* **What you need to do**: Each line in the entries that has the word "payments" has to be copied.

[Items from a dataset]
┄┄┄┄┄┄┄┄┄┄

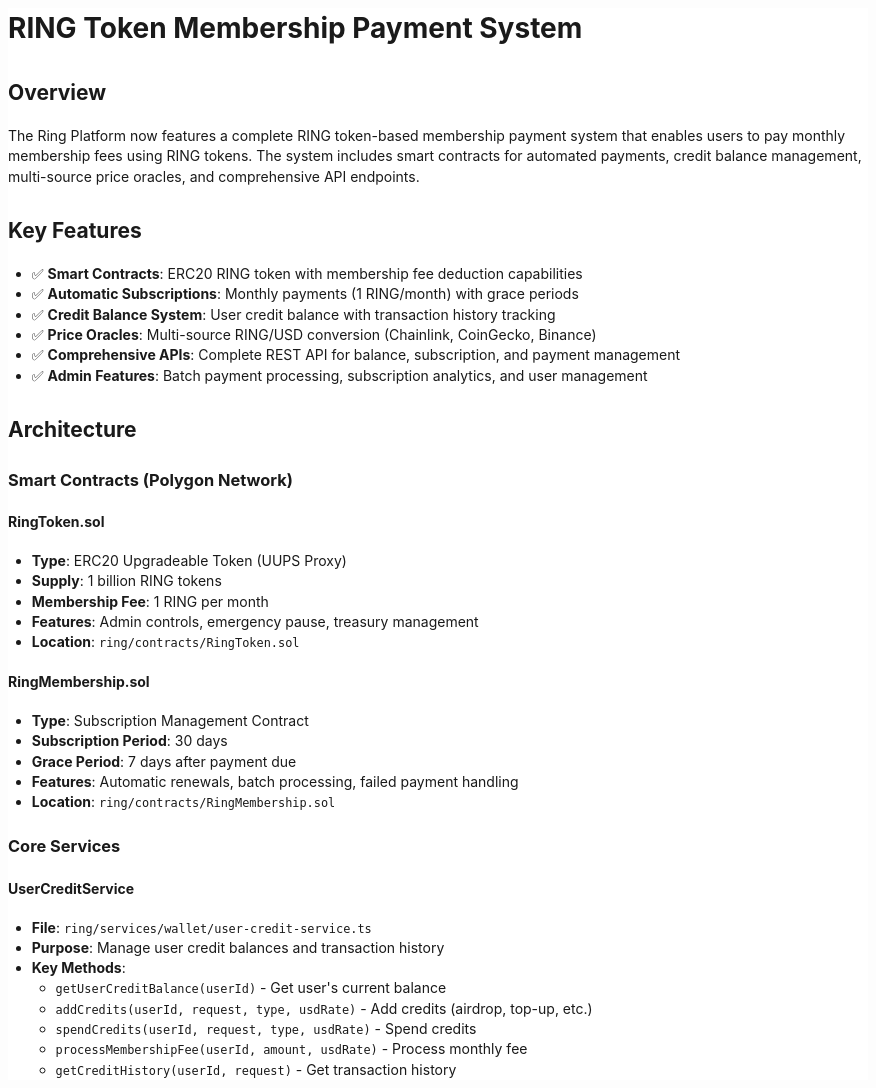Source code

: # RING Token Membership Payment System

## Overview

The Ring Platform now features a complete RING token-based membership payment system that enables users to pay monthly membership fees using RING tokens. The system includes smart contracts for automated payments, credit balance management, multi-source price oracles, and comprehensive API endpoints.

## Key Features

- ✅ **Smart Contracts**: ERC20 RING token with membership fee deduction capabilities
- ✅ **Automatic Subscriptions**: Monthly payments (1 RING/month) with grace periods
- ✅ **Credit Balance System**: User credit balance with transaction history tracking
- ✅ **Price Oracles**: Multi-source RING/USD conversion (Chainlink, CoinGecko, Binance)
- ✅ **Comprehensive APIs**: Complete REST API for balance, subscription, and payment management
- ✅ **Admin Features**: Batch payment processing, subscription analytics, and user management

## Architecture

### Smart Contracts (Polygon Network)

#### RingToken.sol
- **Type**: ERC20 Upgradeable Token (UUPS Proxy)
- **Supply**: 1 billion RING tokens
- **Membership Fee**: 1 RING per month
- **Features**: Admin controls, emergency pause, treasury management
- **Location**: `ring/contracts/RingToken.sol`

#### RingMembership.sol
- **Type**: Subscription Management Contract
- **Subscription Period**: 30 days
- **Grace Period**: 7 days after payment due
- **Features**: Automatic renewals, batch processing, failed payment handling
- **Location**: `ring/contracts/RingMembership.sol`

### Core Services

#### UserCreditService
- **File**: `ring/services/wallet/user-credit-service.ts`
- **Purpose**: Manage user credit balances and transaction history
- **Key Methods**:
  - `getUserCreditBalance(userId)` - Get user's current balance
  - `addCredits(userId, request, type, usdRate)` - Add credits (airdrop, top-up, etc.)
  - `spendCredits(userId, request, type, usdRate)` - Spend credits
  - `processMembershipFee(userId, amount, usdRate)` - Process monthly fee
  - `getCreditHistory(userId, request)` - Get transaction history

┄┄┄┄┄┄┄┄┄┄

* **Your solution**:
The Ring Platform now features a complete RING token-based membership payment system that enables users to pay monthly membership fees using RING tokens. The system includes smart contracts for automated payments, credit balance management, multi-source price oracles, and comprehensive API endpoints.
- ✅ **Automatic Subscriptions**: Monthly payments (1 RING/month) with grace periods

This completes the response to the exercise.